A Single Stone
Michelle Anne Schingler
Searing and feminist, this dystopia reads with deceptive grace.
In a harsh island enclave where the mountain’s mica is necessary for survival, Jena—a young, slight girl charged with leading expeditions into the ever-narrowing cracks between the rocks—is one of her village’s most revered citizens.
Jena is careful to cultivate respect for the mountain, which sometimes claims the lives of those who come into it to harvest its flint; but out in the open air, she’s also becoming more aware of some inconsistencies with the worldview that the village Mothers put forth. Memories from her earliest days reemerge; a damning vial reveals dark secrets; an intricately crafted blue bead tumbles into her life from the unknown beyond. Jena begins to wonder: are there other ways?

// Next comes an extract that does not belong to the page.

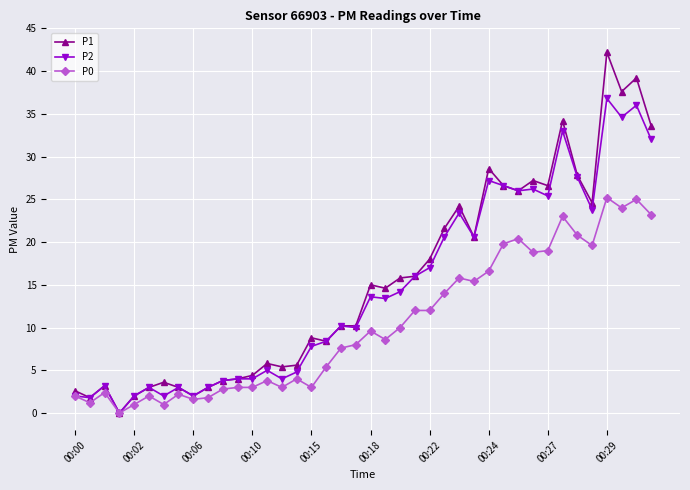

What is the value of the P0 point at the 29th from the left?

16.6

McKinlay’s dystopia reads like the deceptive grace of its island landscape: on first glance, it is uniquely paradisaical, but sharp edges reveal themselves under shifting winds. The story’s horrifying reveal is set up nicely, as are Jena’s inroads to transformation—not only of her own aspirations, but quite possibly for the whole world that she knows.
Searing, affecting, and feminist, this title is certain to work its way into young readers’ hearts, and to leave them questioning what lies beyond boundaries that are presented as absolute.